Basic Trope: A font that looks foreign to give off a foreign motif.
- Straight: The work takes place in India and only has curvy text with lines placed over it.
- Exaggerated: The text looks so Hindi-like that it is unreadable.
- Downplayed: An Indian restaurant sign only has the first letter being curvy.
- Justified: The Indian restaurant is located in an anglophone part of India.
- Inverted: Angular Hindi that looks European is used in Europe and the Americas...
- Subverted: ...except it turns out that the text was Hindi resembling Latin text...
- Double Subverted: ...but turns that it was actually overzealously Hindi-fied English.
- Parodied:
- The official script of India is a curly Latin alphabet with lines over it.
- In India, the curly Latin alphabet is found everywhere, the USA has angular hiragana, Arabia has long Chinese characters, Greece has a curvy Cyrillic script, Mongolia has vertical Arabic, and in Russia the only script in sight is a rectangular Burmese alphabet.
- Zig Zagged: Different parts of the country follow this style, while some just use Hindi.
- Owing to a quirk of history post-nuclear war and with the availiability of computer systems, all languages wind up using Latin phonetic alphabets. To be able to understand it, a viewer needs to know both languages. Meanwhile, every English word is spelled exactly like its dictionary phonetic punctuation guide.
- Averted: लातिनी वर्णमाला भारत में स्थितियों जहां यह तार्किक होगा में छोड़कर नहीं किया जाता है, बाकी सब कुछ हिन्दी में Translation
- Enforced: The viewers can't read Hindi.
- Lampshaded: "We don't have an alphabet, just a typeface."
- Invoked:
- Indians begin using English more often to make American tourists like India.

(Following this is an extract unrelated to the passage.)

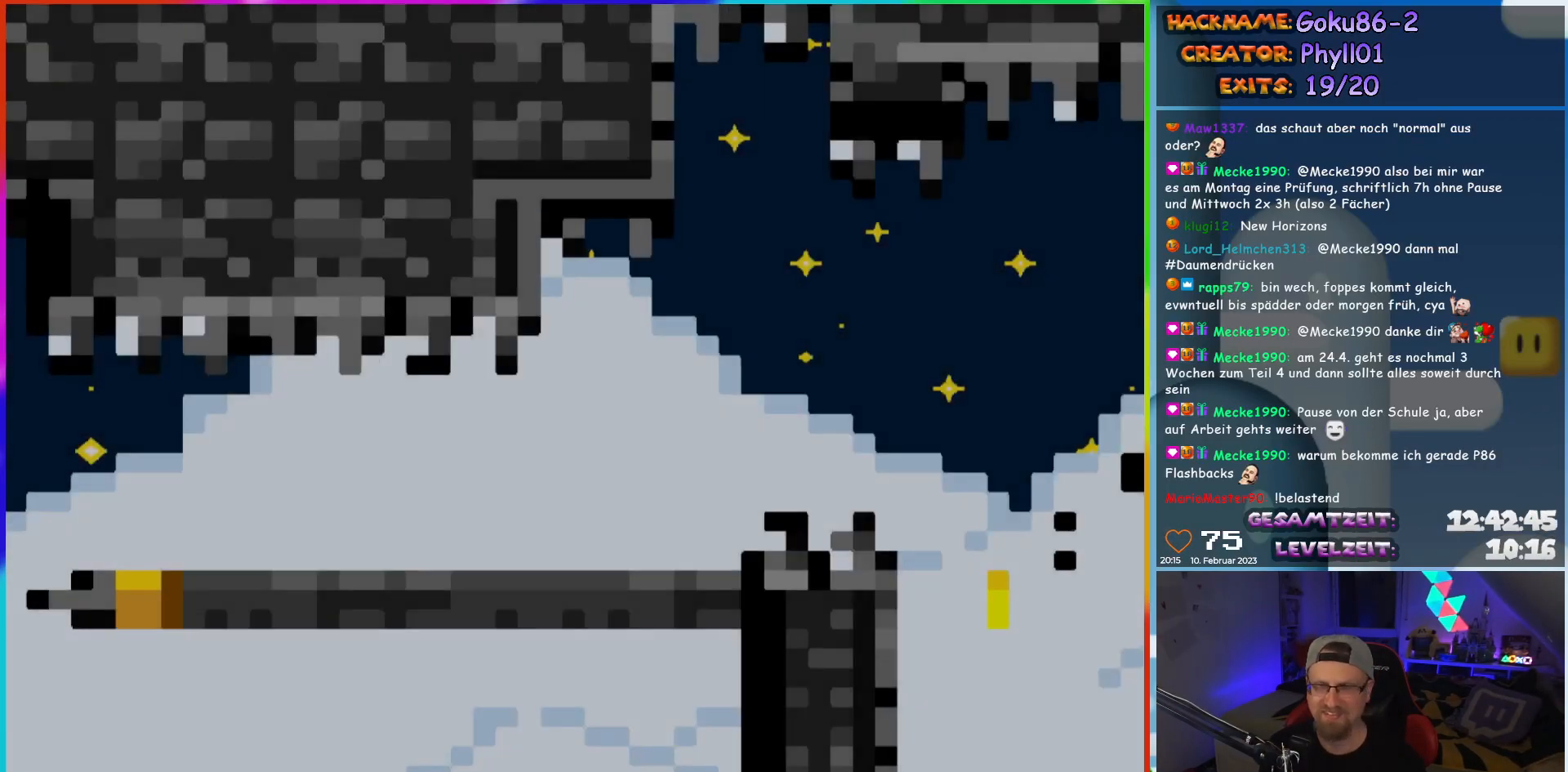
{"buttons": ["B", "Y", "DPAD_LEFT"], "events": [[433, "DPAD_LEFT", "down"]]}
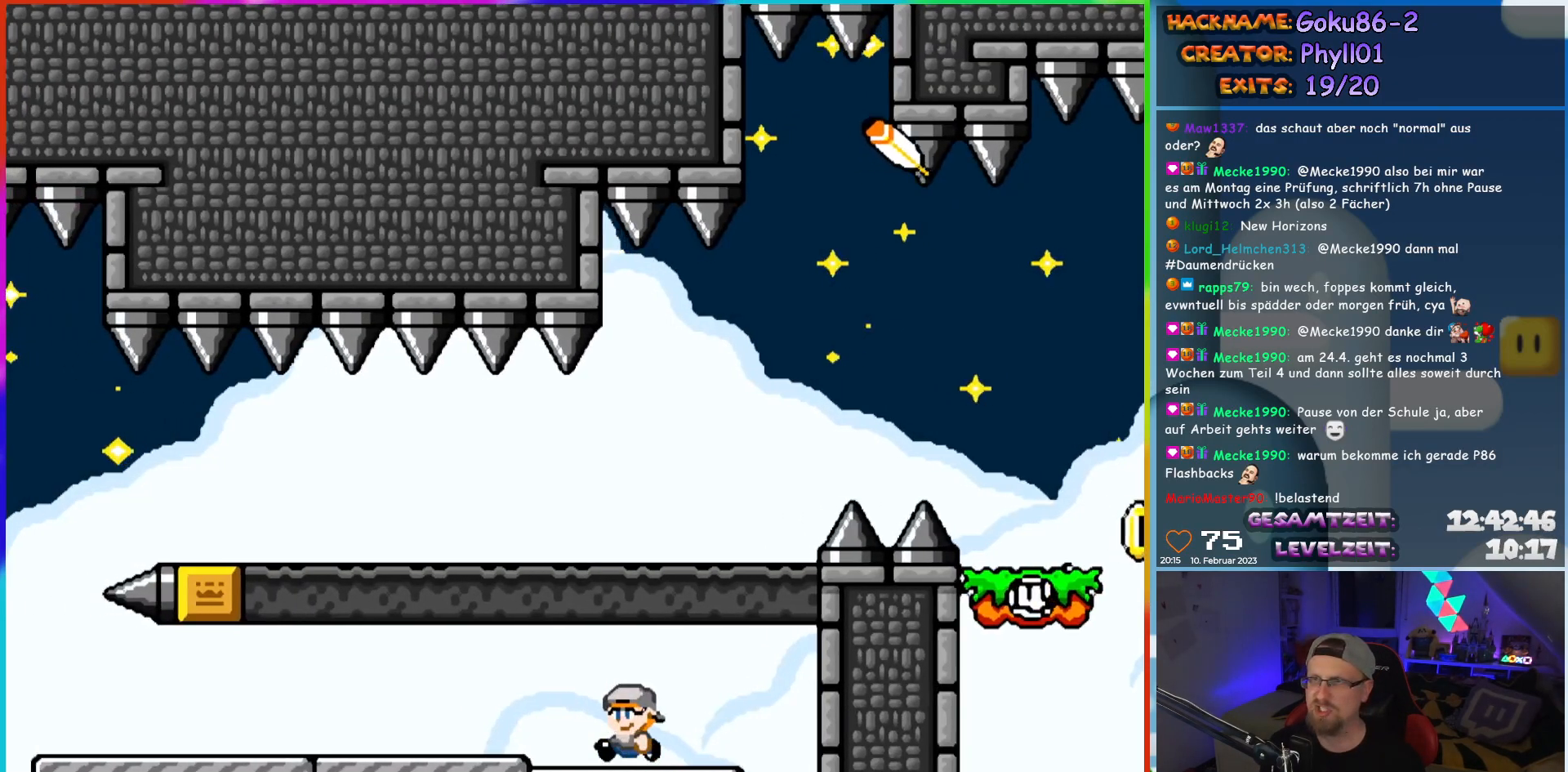
{"buttons": ["Y", "DPAD_LEFT"], "events": [[267, "B", "up"], [350, "B", "down"], [467, "B", "up"]]}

- Translator Microbes deliberately do this to flag the original language of texts. Similarly, foreign languages are their native language given a light tinge of the language's accent.
- Exploited: ???
- Defied: In order to preserve their culture, the Indian government bans the curly Latin alphabet and requires everyone to speak Hindi.
- Discussed: ???
- Conversed: ???
- Deconstructed: The people of India become ashamed of their alphabet just being a typeface...
- Reconstructed: ...but then decide it is a cool typeface and embrace it.
- Implied: A tourist who goes to India constantly grumbles that learning Hindi was apparently pointless.
- Played For Laughs: Global Retractions Publishing attempts to publish 'translations' to India by changing the font at the demands of their Pointy-Haired Boss. Cut to a gag where thirty speakers of the most common main languages in India there look at each other in confusion and ask if they can read that.